On 5 September, the Grand Chamber (GC) of the European Court of Human Rights (ECtHR) delivered its judgment in Bărbulescu v. Romania (hereinafter Bărbulescu GC Judgment). The central question which confronted the GC was a determination of whether an employer’s surveillance of an employee’s workplace correspondence, without their explicit informed consent, violated their right to respect for private life or correspondence under Article 8 of the European Convention on Human Rights (ECHR). The dispute was especially significant since it originated from a Chamber judgment in 2016, which held that no violation had occurred, upon which a request for a GC referral was admitted. In the wake of the Chamber judgment, commentators rued the “death of workspace privacy”, since one of the central issues was whether, in a departure from jurisprudence, an Article 8 violation could occur in the absence of a “reasonable expectation of privacy”. In this piece, I briefly analyze the reasoning employed by the eleven-judge majority to arrive at its decision, and what its implications for the future of the employer-employee relationship might be.

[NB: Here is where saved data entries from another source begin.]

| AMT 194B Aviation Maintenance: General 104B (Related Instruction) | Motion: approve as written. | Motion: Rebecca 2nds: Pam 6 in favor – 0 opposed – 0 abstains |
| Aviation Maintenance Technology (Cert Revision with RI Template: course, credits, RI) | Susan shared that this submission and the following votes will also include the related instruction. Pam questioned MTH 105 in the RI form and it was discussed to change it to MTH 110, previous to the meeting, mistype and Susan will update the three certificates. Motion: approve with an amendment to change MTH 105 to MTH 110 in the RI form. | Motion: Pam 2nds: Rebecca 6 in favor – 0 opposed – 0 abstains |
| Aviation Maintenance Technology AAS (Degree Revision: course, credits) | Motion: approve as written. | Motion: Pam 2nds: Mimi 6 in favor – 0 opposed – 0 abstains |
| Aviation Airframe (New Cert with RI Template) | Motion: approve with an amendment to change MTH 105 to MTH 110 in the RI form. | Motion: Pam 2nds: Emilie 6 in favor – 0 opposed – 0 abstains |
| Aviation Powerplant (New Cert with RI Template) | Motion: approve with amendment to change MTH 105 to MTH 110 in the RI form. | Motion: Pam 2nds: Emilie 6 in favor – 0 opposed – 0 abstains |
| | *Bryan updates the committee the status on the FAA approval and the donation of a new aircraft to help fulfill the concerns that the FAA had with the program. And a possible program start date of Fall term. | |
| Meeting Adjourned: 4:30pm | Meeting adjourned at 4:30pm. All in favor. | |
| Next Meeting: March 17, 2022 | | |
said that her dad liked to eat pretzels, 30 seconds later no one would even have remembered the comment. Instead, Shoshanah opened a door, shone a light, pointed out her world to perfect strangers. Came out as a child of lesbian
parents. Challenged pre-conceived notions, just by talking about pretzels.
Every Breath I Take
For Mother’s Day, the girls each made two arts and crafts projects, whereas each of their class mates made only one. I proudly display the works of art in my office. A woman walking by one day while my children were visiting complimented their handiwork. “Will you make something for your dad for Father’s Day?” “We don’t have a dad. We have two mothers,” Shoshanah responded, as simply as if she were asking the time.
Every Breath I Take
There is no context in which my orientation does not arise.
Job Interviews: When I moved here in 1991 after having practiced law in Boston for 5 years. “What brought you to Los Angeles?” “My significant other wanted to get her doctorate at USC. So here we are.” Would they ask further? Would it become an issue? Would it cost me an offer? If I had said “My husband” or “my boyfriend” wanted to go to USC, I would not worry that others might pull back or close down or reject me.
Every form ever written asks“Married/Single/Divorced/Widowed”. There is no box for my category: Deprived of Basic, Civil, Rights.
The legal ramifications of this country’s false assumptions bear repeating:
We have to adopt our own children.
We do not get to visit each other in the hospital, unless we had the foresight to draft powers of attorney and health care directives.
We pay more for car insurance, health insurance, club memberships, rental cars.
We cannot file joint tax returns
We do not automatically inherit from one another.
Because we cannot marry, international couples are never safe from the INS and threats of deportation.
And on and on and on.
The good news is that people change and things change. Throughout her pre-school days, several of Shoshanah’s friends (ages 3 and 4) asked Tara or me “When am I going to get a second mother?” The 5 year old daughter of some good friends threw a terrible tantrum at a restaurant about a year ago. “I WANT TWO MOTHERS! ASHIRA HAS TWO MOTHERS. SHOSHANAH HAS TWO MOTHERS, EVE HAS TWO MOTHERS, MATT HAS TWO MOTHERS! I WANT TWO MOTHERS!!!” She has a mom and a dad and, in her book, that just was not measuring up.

The applicant in this case was dismissed from employment after his employer discovered that he had been using an internet messaging service intended for professional purposes to engage in private communication. The employer had monitored the applicant’s private correspondence in pursuance of a company-wide policy, while it was not clear whether he had consented to being bound by it. The majority in the GC engaged with this issue by stating that in the present day, the boundary between private and professional lives is blurred. Consequently, an employee does not surrender all rights to privacy when entering an office space simply because the employer wishes to do so in order to further its interest in running its enterprise efficiently. The Romanian judicial authorities, according to the GC, failed to strike an adequate balance between the employee’s privacy rights and the employer’s right to ensure that employees were using their time in an optimal manner. The textual limitations contained in Article 8 (2), ECHR would operate to determine the scope of the margin of appreciation which a state could enjoy in regulation of workplace communication monitoring (WCM).
The GC laid down the principles in paragraph 121 of the judgment, derived largely from the existing international legal instruments, which would temper the manner in which states could exercise their discretion in regulating WCM. They include, first, the need for the employee to possess prior notification of the possibility of being monitored, and the nature and extent to which such monitoring would occur, as well as whether both the flow and content of the communication was under surveillance. Second, the GC stated that it would be incumbent upon the employer to provide legitimate reasons to justify WCM and accessing its content, as well as whether such aims could be fulfilled by less intrusive methods – all on a case-by-case basis. Third, the court made it clear that the consequences of WCM needed to be clear, and the manner in which its results were used to achieve the employer’s stated objectives for the measure required consideration. Finally, the GC stressed that the employee should possess adequate safeguards, especially in the event that the employer’s WCM is of an intrusive nature, which should aim to ensure that the employer is unable to access the content of the communication without prior informed consent from the employee.
The principles formulated by the GC will be required to be taken into consideration by employers in the future who wish to engage in WCM of employees. However, it remains unclear at what stage the notice of possible WCM will need to be communicated to the employee, and whether the prior informed consent of the employee is required at every stage at which monitoring may occur. Other experts have also pointed to how “informational asymmetry coupled with the greater exposure of employees leaves privacy rights vulnerable” in the context of labor relations. The GC could also have further clarified the normative framework for the manner in which Article 8, ECHR standards and the EU law, which comprises not only the General Data Protection Regulation adopted by the EU Parliament in 2016, but also other directives and best practices standards would interact to create the post-Bărbulescu standards for WCM by employers.